Sullivan noted that some companies, like Comcast, and municipal utilities in cities like Holyoke and Westfield have made connectivity available to school children during the pandemic, which has been important.
“But going forward, it needs to be universal, and everyone needs to be able to have access,” he said. “It’s so important for education and for economic-development opportunities in every city and town. If we had that, combined with our quality of life and the cost of living we have here in Western Mass., we could be a place where people choose to live and work from home.”
Proponents of improved internet access in Massachusetts say COVID-19 certainly made the digital divide more evident, but it certainly didn’t cause it.
“I think it exacerbated that problem,” Tantillo said. “The digital divide has now become a chasm. And if we don’t solve it, generations will be left behind. I think people are more aware of that, so people are more invested in solving it.”
That awareness is critical, she said, in generating the kind of momentum that will move decision makers.
“It’s the plumbing of the 21st century, and the pandemic showed this,” Lesser said. “Vital services like education and, increasingly, healthcare, with the rise of telehealth, are critical services delivered to people through the internet. We’ve operated through a prism of treating this like DirecTV or cable television, like entertainment, an extra in your house. And that’s just not the case anymore.”
For many Americans, Tantillo added, connectivity is something to be taken for granted, but more people are realizing that’s just not the case.
“If I’m sitting there with my laptop, I’m not thinking about the 50,000 residents in Springfield without connectivity — I’m thinking about my own needs. But this is being exposed on a broader level.”
She understands — and has expressed — the negative impact of not being connected, but prefers to couch the issue in a more hopeful, visionary way.

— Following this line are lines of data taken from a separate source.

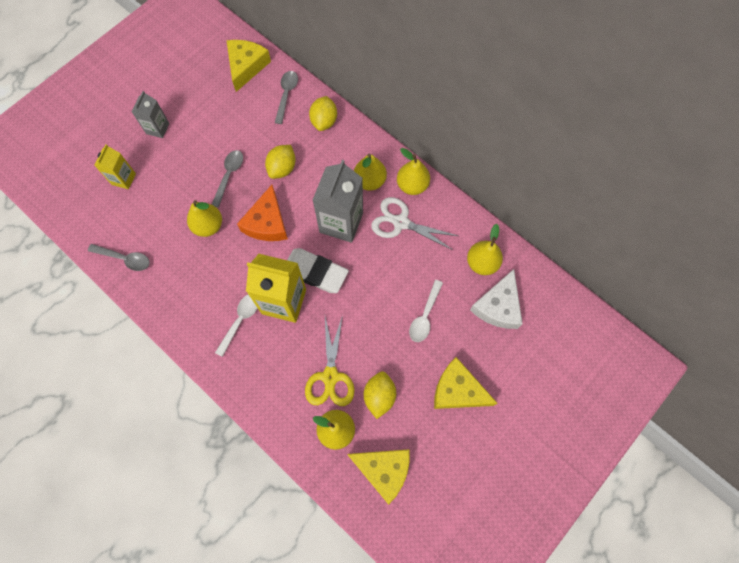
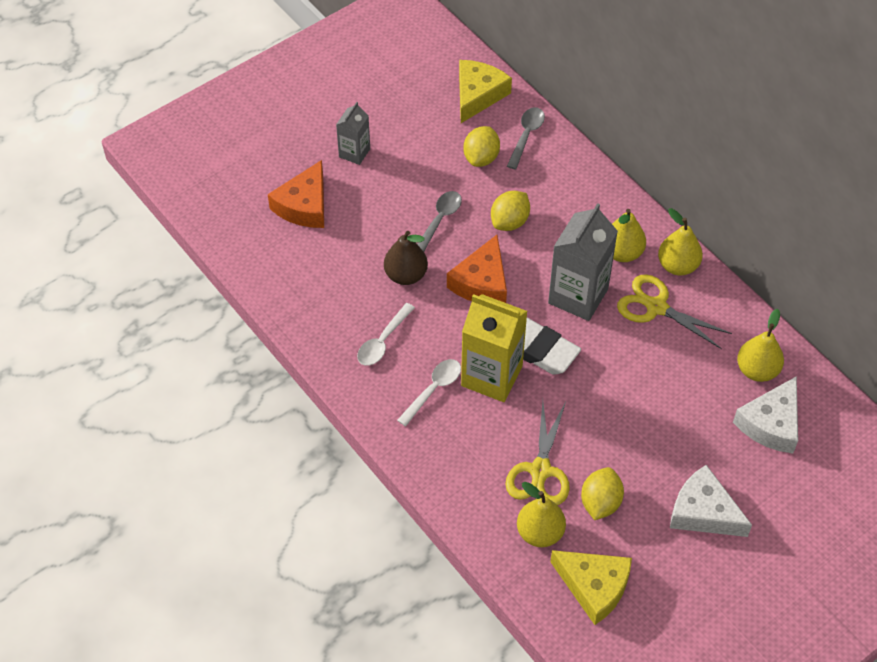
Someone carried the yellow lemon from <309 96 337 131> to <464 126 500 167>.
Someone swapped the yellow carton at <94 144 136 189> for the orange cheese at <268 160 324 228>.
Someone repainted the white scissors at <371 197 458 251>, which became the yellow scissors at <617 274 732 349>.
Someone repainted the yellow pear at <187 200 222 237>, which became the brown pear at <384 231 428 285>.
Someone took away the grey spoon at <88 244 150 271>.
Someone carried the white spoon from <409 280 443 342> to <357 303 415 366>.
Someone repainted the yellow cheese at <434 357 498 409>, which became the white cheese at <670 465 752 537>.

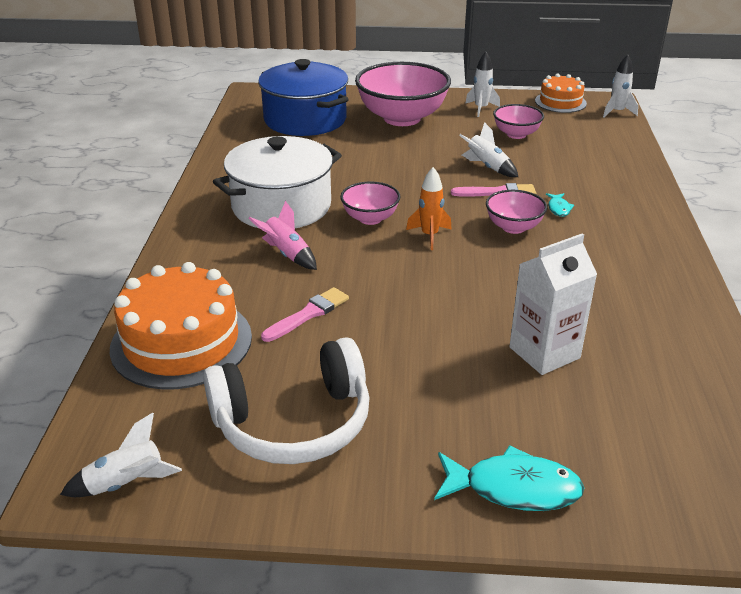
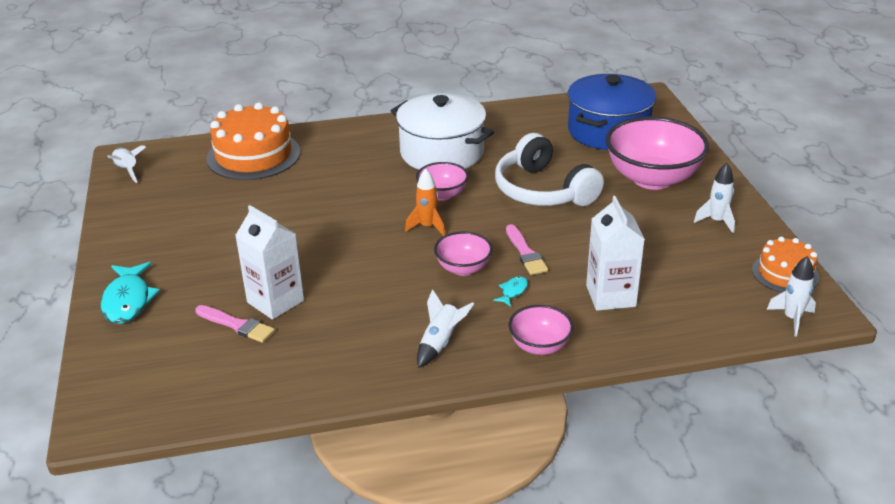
Someone carried the pink bowl from <493 104 544 139> to <508 305 574 355>.
Someone carried the white rocket from <459 122 518 177> to <417 289 474 368>.
Someone rotated the turquoise fish at <546 193 574 217> by 135 degrees clockwise.
Someone took away the pink rocket at <248 201 317 270>.
Someone carried the pink brush from <261 287 349 342> to <195 305 275 343>.
Someone carried the white headphones from <203 337 369 464> to <495 133 604 206>.
Someone put down the white carton at <586 196 645 311>.

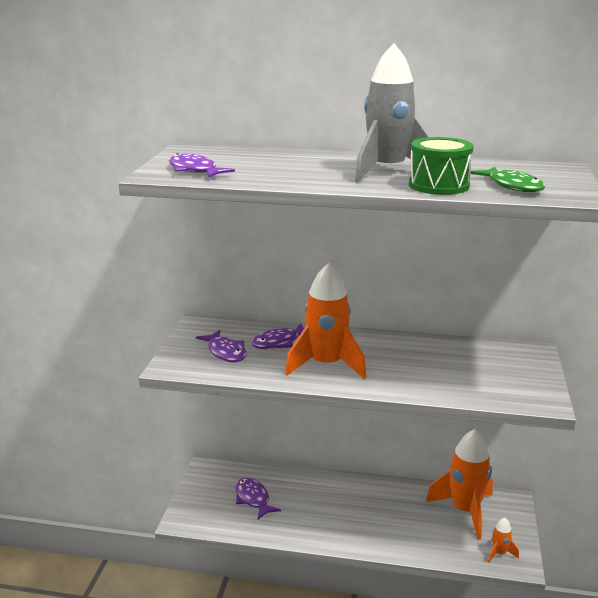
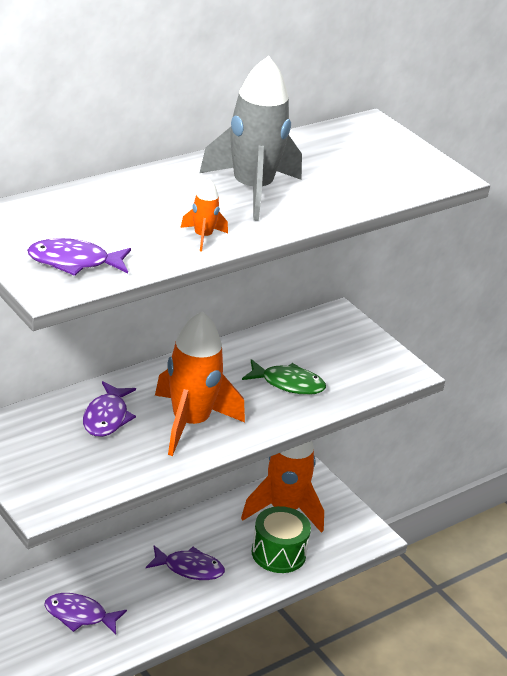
Someone carried the green drum from <409 137 474 195> to <252 506 311 573>.
Someone carried the green fish from <471 167 545 192> to <242 359 326 395>.
Someone carried the purple fish from <196 330 247 362> to <146 545 225 580>.
Someone carried the orange rocket from <488 518 519 563> to <180 179 228 251>.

“We know what the ramifications are if we don’t fix the problem of the digital divide,” Tantillo said. “But here’s the amazing thing: we don’t know all the opportunities and how we can transform communities when we fix this and provide digital equity for everyone.”
Salomon-Fernández certainly hopes that happens.
“I think the pandemic has laid bare a lot of the fissures, the inaccessibility and inequity in our democracy, and also the ability of different folks in different regions to reach the same levels of economic prosperity,” she said. “While many people may not have been concerned about them pre-pandemic, it’s obvious now that the cracks are wide open. Hopefully it’s an opportunity for us.”